* PASSAGE TO READ *
== == ==
I read as much as I can find on this and answer vary greatly :(
On the group by thread there are guys using any where from 12-20 feet in length.

I have just made/kegged my first batch ever.

Details here if anyone is bored -
https://www.homebrewtalk.com/f36/1st-beer-attempt-ever-lots-pics-biab-291598/

I cut it the line to 20' and was able to get it connected to keg/tail piece...that is a job.

My beer has been on gas 9 days now....12/12.5 psi at 36-37 degrees.
The middle of my keg is about 23" below my shank.

My pour now is OK, but missing some head unless I drop the glass down several inches..and then head is about 1/2" is that normal?
I know I should wait a week before I do much tweaking since the beer is still carbing.

Are their calculators for this exact line to show my how long it should be based on my setup?
How do I know, other than keep cutting it back, if line is to long?
I guess slow and no foam is better than all foam...


thanks Kevin
 
Hello,
I bought the Accuflex Bev-Seal line.
I read as much as I can find on this and answer vary greatly :(
On the group by thread there are guys using any where from 12-20 feet in length.

I have just made/kegged my first batch ever.

Details here if anyone is bored -
https://www.homebrewtalk.com/f36/1st-beer-attempt-ever-lots-pics-biab-291598/

I cut it the line to 20' and was able to get it connected to keg/tail piece...that is a job.

My beer has been on gas 9 days now....12/12.5 psi at 36-37 degrees.
The middle of my keg is about 23" below my shank.

My pour now is OK, but missing some head unless I drop the glass down several inches..and then head is about 1/2" is that normal?
I know I should wait a week before I do much tweaking since the beer is still carbing.

Are their calculators for this exact line to show my how long it should be based on my setup?
How do I know, other than keep cutting it back, if line is to long?
I guess slow and no foam is better than all foam...


thanks Kevin

I'd wait until the beer is fully carbed before making it shorter. I use 20ft line, 13psi at 38-40 degrees and i'm happy with the pour. You can always cut later, but you can't add it back.
 
I'm using 10' at 12psi and 52F, 30" vertical between middle of keg and tap. It's coming out ok, it could be better, but i'm not about to trim the Accuflex Bev-Seal and re-attach. Maybe if i got a heatgun i would be more amicable to adjustments : )
 
I'm using around 16ish feet in my keezer. Around 10 psi and 38 degrees. I might be able to shorten it a foot or two, but overall i'm happy with it. A little of a slow pour, but it was such a pain to get the hose on that I'm not going to screw with it. Like you said, if i want a larger head, i'll just move the glass from the faucet a little.
 
How fortunate. I was searching for this very same answer and it looks like you just posted this question today.

On the group by thread there are guys using any where from 12-20 feet in length.
Well it looks like that variation has expanded even more. We're now at 6-20 ft in this thread :)
My pour now is OK, but missing some head unless I drop the glass down several inches..and then head is about 1/2" is that normal?
That sounds like a pretty good pour to me, but I'm not sure where you're dropping it from. Several inches from the tap, or the drip tray?
== == ==
* DATA EXCERPT *
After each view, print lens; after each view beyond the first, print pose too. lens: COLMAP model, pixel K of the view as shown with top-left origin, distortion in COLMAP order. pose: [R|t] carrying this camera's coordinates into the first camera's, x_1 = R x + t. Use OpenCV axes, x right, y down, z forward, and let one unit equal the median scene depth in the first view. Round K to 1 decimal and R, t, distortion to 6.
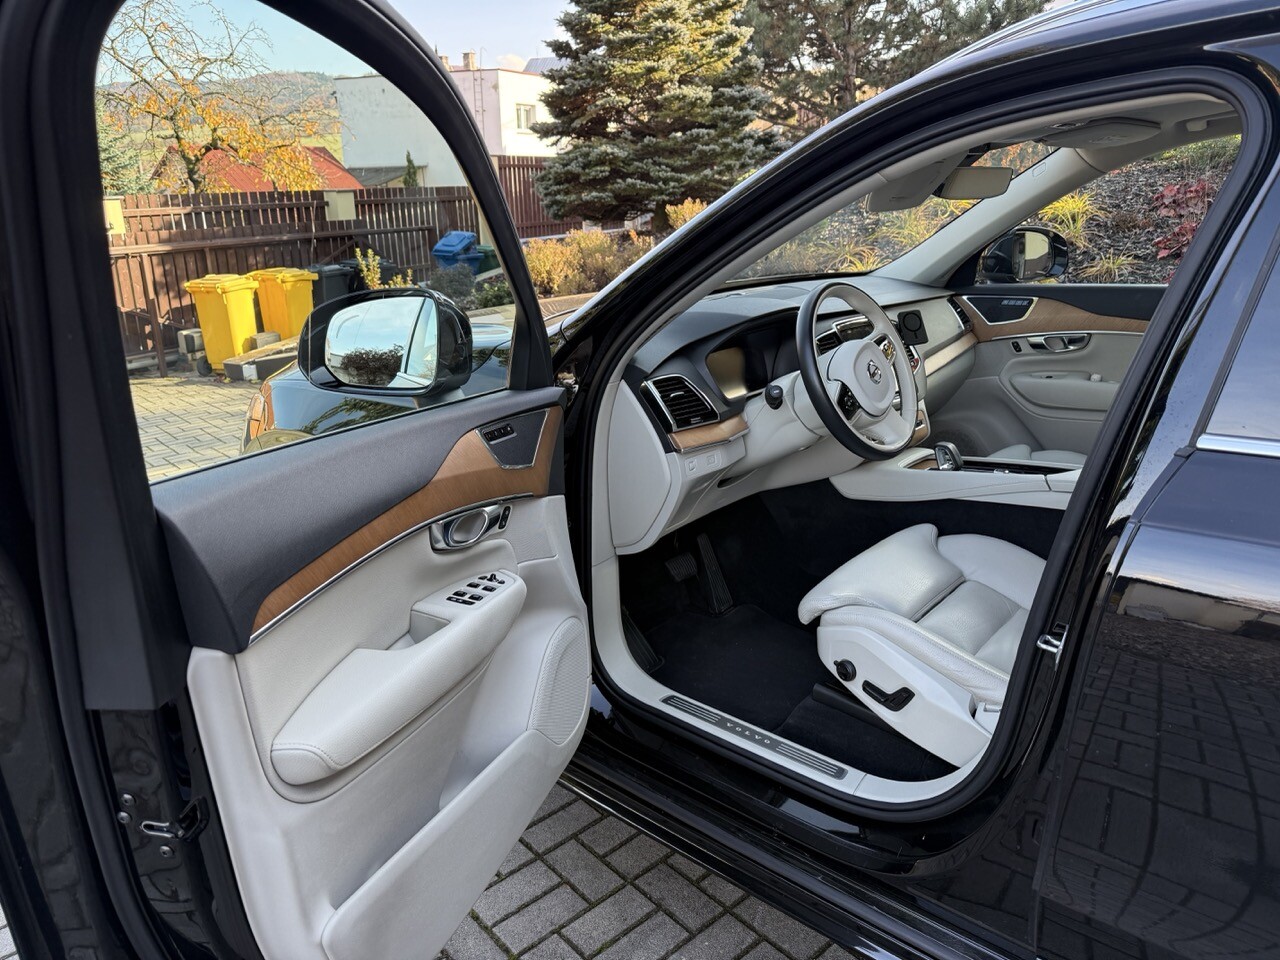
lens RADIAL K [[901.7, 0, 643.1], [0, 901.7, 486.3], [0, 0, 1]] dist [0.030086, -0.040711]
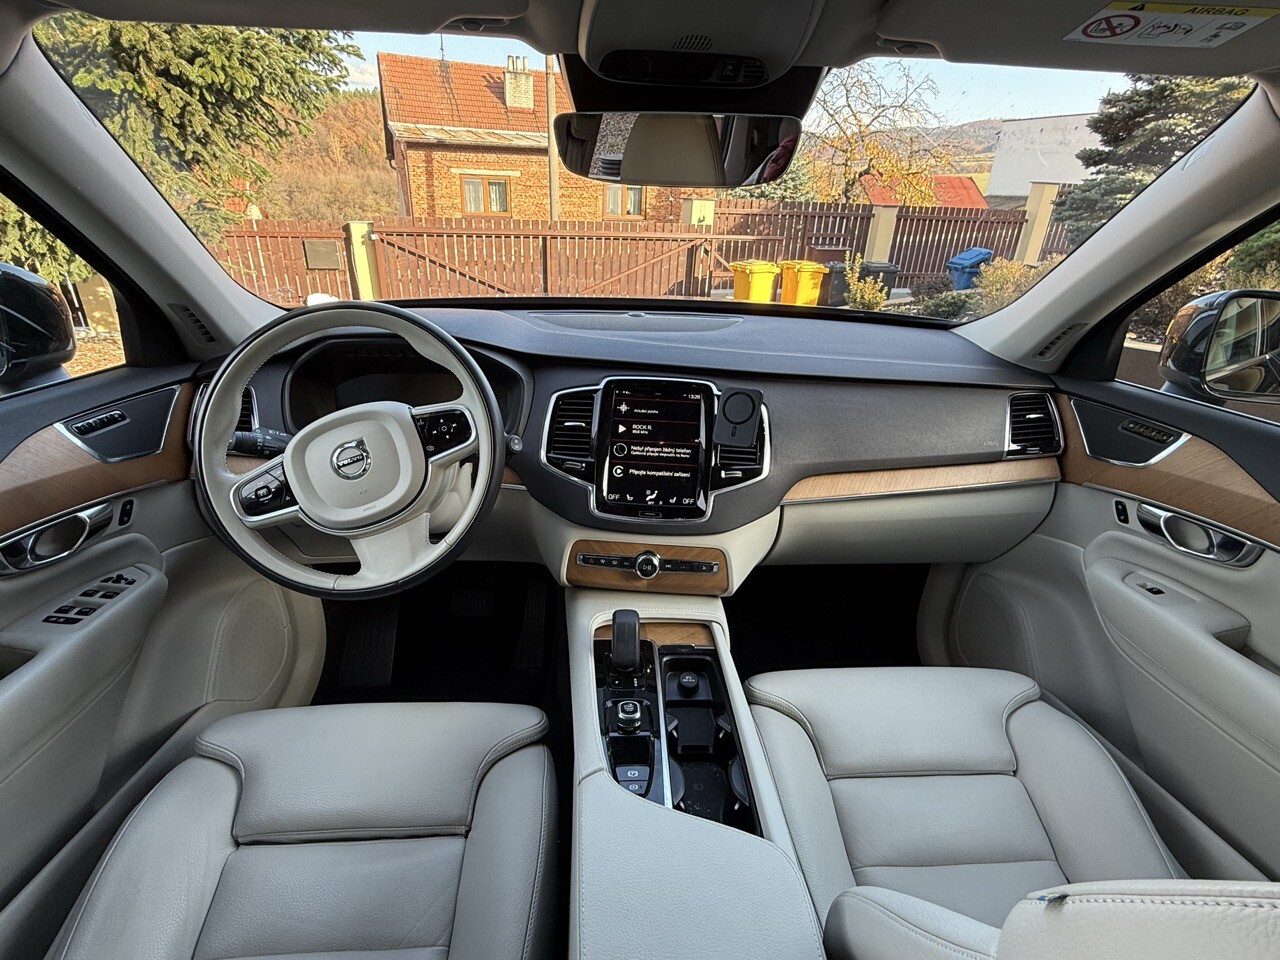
== == ==
* WHAT THIS TASK INVOLVES *
Set down word for word the portion of the beer line thread between "I'm using around" and "the drip tray?", inclusive.

* TASK ANSWER *
I'm using around 16ish feet in my keezer. Around 10 psi and 38 degrees. I might be able to shorten it a foot or two, but overall i'm happy with it. A little of a slow pour, but it was such a pain to get the hose on that I'm not going to screw with it. Like you said, if i want a larger head, i'll just move the glass from the faucet a little.
 
How fortunate. I was searching for this very same answer and it looks like you just posted this question today.

On the group by thread there are guys using any where from 12-20 feet in length.
Well it looks like that variation has expanded even more. We're now at 6-20 ft in this thread :)
My pour now is OK, but missing some head unless I drop the glass down several inches..and then head is about 1/2" is that normal?
That sounds like a pretty good pour to me, but I'm not sure where you're dropping it from. Several inches from the tap, or the drip tray?